*Entries*:
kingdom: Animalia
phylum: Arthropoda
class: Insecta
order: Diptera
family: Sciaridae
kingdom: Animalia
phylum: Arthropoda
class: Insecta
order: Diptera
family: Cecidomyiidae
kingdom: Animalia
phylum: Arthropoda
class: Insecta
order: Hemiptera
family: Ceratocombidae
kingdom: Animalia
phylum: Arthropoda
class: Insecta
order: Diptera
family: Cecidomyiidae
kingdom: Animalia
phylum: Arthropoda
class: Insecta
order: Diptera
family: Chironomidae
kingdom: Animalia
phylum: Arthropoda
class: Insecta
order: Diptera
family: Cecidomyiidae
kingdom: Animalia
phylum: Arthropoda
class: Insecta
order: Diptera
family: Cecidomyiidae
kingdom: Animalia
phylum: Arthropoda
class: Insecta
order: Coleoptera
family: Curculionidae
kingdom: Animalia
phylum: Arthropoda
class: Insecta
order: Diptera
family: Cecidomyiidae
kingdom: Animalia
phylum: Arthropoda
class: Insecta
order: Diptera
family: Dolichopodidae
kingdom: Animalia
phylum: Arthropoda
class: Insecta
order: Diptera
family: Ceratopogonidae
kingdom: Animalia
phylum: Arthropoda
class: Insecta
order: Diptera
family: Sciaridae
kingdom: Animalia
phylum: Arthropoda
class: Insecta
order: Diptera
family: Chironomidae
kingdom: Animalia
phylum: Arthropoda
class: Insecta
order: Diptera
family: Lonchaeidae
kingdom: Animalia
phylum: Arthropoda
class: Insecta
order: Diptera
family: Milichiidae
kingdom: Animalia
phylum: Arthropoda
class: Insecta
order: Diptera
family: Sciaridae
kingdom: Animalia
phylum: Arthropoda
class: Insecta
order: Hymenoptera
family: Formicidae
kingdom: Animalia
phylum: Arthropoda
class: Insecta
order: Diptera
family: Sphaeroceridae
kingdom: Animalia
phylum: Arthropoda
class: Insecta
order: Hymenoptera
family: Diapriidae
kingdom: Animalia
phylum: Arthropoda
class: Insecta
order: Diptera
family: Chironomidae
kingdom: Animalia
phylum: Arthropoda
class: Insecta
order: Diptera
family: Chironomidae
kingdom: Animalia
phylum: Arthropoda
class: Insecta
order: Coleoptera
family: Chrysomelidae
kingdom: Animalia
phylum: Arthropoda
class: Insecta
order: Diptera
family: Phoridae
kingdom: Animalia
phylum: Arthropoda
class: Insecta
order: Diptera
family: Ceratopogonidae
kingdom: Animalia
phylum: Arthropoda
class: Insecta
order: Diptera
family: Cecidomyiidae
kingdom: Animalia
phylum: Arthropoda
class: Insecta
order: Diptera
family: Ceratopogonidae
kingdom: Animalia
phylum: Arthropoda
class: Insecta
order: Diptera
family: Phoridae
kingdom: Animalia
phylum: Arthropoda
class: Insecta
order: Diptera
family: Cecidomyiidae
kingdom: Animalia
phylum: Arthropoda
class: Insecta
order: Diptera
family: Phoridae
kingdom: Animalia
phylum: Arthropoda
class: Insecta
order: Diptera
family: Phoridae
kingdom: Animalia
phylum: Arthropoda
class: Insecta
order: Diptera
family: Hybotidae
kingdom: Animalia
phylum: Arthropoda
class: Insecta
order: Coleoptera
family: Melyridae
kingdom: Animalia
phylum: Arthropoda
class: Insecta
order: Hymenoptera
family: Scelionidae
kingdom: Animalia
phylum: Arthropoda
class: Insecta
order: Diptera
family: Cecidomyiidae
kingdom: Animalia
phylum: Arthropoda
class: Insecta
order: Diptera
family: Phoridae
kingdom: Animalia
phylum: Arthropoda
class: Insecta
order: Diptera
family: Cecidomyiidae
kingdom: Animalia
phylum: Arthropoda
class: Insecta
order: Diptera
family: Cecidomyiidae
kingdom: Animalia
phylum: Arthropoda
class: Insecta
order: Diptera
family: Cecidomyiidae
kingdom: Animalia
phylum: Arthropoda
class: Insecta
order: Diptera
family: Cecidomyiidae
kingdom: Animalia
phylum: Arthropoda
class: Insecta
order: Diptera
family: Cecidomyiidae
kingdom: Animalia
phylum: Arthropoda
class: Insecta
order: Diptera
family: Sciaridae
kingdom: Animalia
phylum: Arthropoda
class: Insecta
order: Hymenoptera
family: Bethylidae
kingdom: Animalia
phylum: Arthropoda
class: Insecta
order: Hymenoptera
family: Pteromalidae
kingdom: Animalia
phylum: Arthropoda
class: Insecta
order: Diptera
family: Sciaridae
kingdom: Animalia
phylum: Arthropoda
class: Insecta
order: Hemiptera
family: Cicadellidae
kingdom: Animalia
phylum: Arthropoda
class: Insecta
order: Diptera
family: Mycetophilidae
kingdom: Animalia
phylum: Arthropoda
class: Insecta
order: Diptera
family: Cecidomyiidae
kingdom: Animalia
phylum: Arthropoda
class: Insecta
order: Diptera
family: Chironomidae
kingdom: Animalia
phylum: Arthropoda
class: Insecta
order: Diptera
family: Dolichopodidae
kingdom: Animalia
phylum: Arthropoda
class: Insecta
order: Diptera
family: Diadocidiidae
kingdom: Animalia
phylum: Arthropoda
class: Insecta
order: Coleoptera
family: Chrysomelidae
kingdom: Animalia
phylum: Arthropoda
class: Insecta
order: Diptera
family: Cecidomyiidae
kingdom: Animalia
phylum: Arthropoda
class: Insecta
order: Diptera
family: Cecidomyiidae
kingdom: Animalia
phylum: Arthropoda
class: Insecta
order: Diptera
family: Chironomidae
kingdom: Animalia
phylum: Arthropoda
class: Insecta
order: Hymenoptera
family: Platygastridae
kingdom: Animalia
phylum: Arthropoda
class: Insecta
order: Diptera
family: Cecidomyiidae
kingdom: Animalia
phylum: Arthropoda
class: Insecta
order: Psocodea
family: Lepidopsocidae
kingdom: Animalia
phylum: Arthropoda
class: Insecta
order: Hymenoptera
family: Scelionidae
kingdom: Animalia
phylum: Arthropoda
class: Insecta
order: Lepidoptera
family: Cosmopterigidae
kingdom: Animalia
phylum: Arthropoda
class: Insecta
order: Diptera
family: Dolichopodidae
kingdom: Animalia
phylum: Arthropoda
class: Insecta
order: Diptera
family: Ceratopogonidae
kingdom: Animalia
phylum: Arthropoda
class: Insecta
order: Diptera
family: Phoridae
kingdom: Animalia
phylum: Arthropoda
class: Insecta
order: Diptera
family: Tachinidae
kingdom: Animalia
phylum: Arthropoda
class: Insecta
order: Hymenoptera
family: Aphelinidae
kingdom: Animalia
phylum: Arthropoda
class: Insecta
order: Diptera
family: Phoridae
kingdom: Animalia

*Exercise instructions*: Can you set out every line from all of the records above as a numbered list, with any blank lines left out?

*The completed task*:
1. kingdom: Animalia
2. phylum: Arthropoda
3. class: Insecta
4. order: Diptera
5. family: Sciaridae
6. kingdom: Animalia
7. phylum: Arthropoda
8. class: Insecta
9. order: Diptera
10. family: Cecidomyiidae
11. kingdom: Animalia
12. phylum: Arthropoda
13. class: Insecta
14. order: Hemiptera
15. family: Ceratocombidae
16. kingdom: Animalia
17. phylum: Arthropoda
18. class: Insecta
19. order: Diptera
20. family: Cecidomyiidae
21. kingdom: Animalia
22. phylum: Arthropoda
23. class: Insecta
24. order: Diptera
25. family: Chironomidae
26. kingdom: Animalia
27. phylum: Arthropoda
28. class: Insecta
29. order: Diptera
30. family: Cecidomyiidae
31. kingdom: Animalia
32. phylum: Arthropoda
33. class: Insecta
34. order: Diptera
35. family: Cecidomyiidae
36. kingdom: Animalia
37. phylum: Arthropoda
38. class: Insecta
39. order: Coleoptera
40. family: Curculionidae
41. kingdom: Animalia
42. phylum: Arthropoda
43. class: Insecta
44. order: Diptera
45. family: Cecidomyiidae
46. kingdom: Animalia
47. phylum: Arthropoda
48. class: Insecta
49. order: Diptera
50. family: Dolichopodidae
51. kingdom: Animalia
52. phylum: Arthropoda
53. class: Insecta
54. order: Diptera
55. family: Ceratopogonidae
56. kingdom: Animalia
57. phylum: Arthropoda
58. class: Insecta
59. order: Diptera
60. family: Sciaridae
61. kingdom: Animalia
62. phylum: Arthropoda
63. class: Insecta
64. order: Diptera
65. family: Chironomidae
66. kingdom: Animalia
67. phylum: Arthropoda
68. class: Insecta
69. order: Diptera
70. family: Lonchaeidae
71. kingdom: Animalia
72. phylum: Arthropoda
73. class: Insecta
74. order: Diptera
75. family: Milichiidae
76. kingdom: Animalia
77. phylum: Arthropoda
78. class: Insecta
79. order: Diptera
80. family: Sciaridae
81. kingdom: Animalia
82. phylum: Arthropoda
83. class: Insecta
84. order: Hymenoptera
85. family: Formicidae
86. kingdom: Animalia
87. phylum: Arthropoda
88. class: Insecta
89. order: Diptera
90. family: Sphaeroceridae
91. kingdom: Animalia
92. phylum: Arthropoda
93. class: Insecta
94. order: Hymenoptera
95. family: Diapriidae
96. kingdom: Animalia
97. phylum: Arthropoda
98. class: Insecta
99. order: Diptera
100. family: Chironomidae
101. kingdom: Animalia
102. phylum: Arthropoda
103. class: Insecta
104. order: Diptera
105. family: Chironomidae
106. kingdom: Animalia
107. phylum: Arthropoda
108. class: Insecta
109. order: Coleoptera
110. family: Chrysomelidae
111. kingdom: Animalia
112. phylum: Arthropoda
113. class: Insecta
114. order: Diptera
115. family: Phoridae
116. kingdom: Animalia
117. phylum: Arthropoda
118. class: Insecta
119. order: Diptera
120. family: Ceratopogonidae
121. kingdom: Animalia
122. phylum: Arthropoda
123. class: Insecta
124. order: Diptera
125. family: Cecidomyiidae
126. kingdom: Animalia
127. phylum: Arthropoda
128. class: Insecta
129. order: Diptera
130. family: Ceratopogonidae
131. kingdom: Animalia
132. phylum: Arthropoda
133. class: Insecta
134. order: Diptera
135. family: Phoridae
136. kingdom: Animalia
137. phylum: Arthropoda
138. class: Insecta
139. order: Diptera
140. family: Cecidomyiidae
141. kingdom: Animalia
142. phylum: Arthropoda
143. class: Insecta
144. order: Diptera
145. family: Phoridae
146. kingdom: Animalia
147. phylum: Arthropoda
148. class: Insecta
149. order: Diptera
150. family: Phoridae
151. kingdom: Animalia
152. phylum: Arthropoda
153. class: Insecta
154. order: Diptera
155. family: Hybotidae
156. kingdom: Animalia
157. phylum: Arthropoda
158. class: Insecta
159. order: Coleoptera
160. family: Melyridae
161. kingdom: Animalia
162. phylum: Arthropoda
163. class: Insecta
164. order: Hymenoptera
165. family: Scelionidae
166. kingdom: Animalia
167. phylum: Arthropoda
168. class: Insecta
169. order: Diptera
170. family: Cecidomyiidae
171. kingdom: Animalia
172. phylum: Arthropoda
173. class: Insecta
174. order: Diptera
175. family: Phoridae
176. kingdom: Animalia
177. phylum: Arthropoda
178. class: Insecta
179. order: Diptera
180. family: Cecidomyiidae
181. kingdom: Animalia
182. phylum: Arthropoda
183. class: Insecta
184. order: Diptera
185. family: Cecidomyiidae
186. kingdom: Animalia
187. phylum: Arthropoda
188. class: Insecta
189. order: Diptera
190. family: Cecidomyiidae
191. kingdom: Animalia
192. phylum: Arthropoda
193. class: Insecta
194. order: Diptera
195. family: Cecidomyiidae
196. kingdom: Animalia
197. phylum: Arthropoda
198. class: Insecta
199. order: Diptera
200. family: Cecidomyiidae
201. kingdom: Animalia
202. phylum: Arthropoda
203. class: Insecta
204. order: Diptera
205. family: Sciaridae
206. kingdom: Animalia
207. phylum: Arthropoda
208. class: Insecta
209. order: Hymenoptera
210. family: Bethylidae
211. kingdom: Animalia
212. phylum: Arthropoda
213. class: Insecta
214. order: Hymenoptera
215. family: Pteromalidae
216. kingdom: Animalia
217. phylum: Arthropoda
218. class: Insecta
219. order: Diptera
220. family: Sciaridae
221. kingdom: Animalia
222. phylum: Arthropoda
223. class: Insecta
224. order: Hemiptera
225. family: Cicadellidae
226. kingdom: Animalia
227. phylum: Arthropoda
228. class: Insecta
229. order: Diptera
230. family: Mycetophilidae
231. kingdom: Animalia
232. phylum: Arthropoda
233. class: Insecta
234. order: Diptera
235. family: Cecidomyiidae
236. kingdom: Animalia
237. phylum: Arthropoda
238. class: Insecta
239. order: Diptera
240. family: Chironomidae
241. kingdom: Animalia
242. phylum: Arthropoda
243. class: Insecta
244. order: Diptera
245. family: Dolichopodidae
246. kingdom: Animalia
247. phylum: Arthropoda
248. class: Insecta
249. order: Diptera
250. family: Diadocidiidae
251. kingdom: Animalia
252. phylum: Arthropoda
253. class: Insecta
254. order: Coleoptera
255. family: Chrysomelidae
256. kingdom: Animalia
257. phylum: Arthropoda
258. class: Insecta
259. order: Diptera
260. family: Cecidomyiidae
261. kingdom: Animalia
262. phylum: Arthropoda
263. class: Insecta
264. order: Diptera
265. family: Cecidomyiidae
266. kingdom: Animalia
267. phylum: Arthropoda
268. class: Insecta
269. order: Diptera
270. family: Chironomidae
271. kingdom: Animalia
272. phylum: Arthropoda
273. class: Insecta
274. order: Hymenoptera
275. family: Platygastridae
276. kingdom: Animalia
277. phylum: Arthropoda
278. class: Insecta
279. order: Diptera
280. family: Cecidomyiidae
281. kingdom: Animalia
282. phylum: Arthropoda
283. class: Insecta
284. order: Psocodea
285. family: Lepidopsocidae
286. kingdom: Animalia
287. phylum: Arthropoda
288. class: Insecta
289. order: Hymenoptera
290. family: Scelionidae
291. kingdom: Animalia
292. phylum: Arthropoda
293. class: Insecta
294. order: Lepidoptera
295. family: Cosmopterigidae
296. kingdom: Animalia
297. phylum: Arthropoda
298. class: Insecta
299. order: Diptera
300. family: Dolichopodidae
301. kingdom: Animalia
302. phylum: Arthropoda
303. class: Insecta
304. order: Diptera
305. family: Ceratopogonidae
306. kingdom: Animalia
307. phylum: Arthropoda
308. class: Insecta
309. order: Diptera
310. family: Phoridae
311. kingdom: Animalia
312. phylum: Arthropoda
313. class: Insecta
314. order: Diptera
315. family: Tachinidae
316. kingdom: Animalia
317. phylum: Arthropoda
318. class: Insecta
319. order: Hymenoptera
320. family: Aphelinidae
321. kingdom: Animalia
322. phylum: Arthropoda
323. class: Insecta
324. order: Diptera
325. family: Phoridae
326. kingdom: Animalia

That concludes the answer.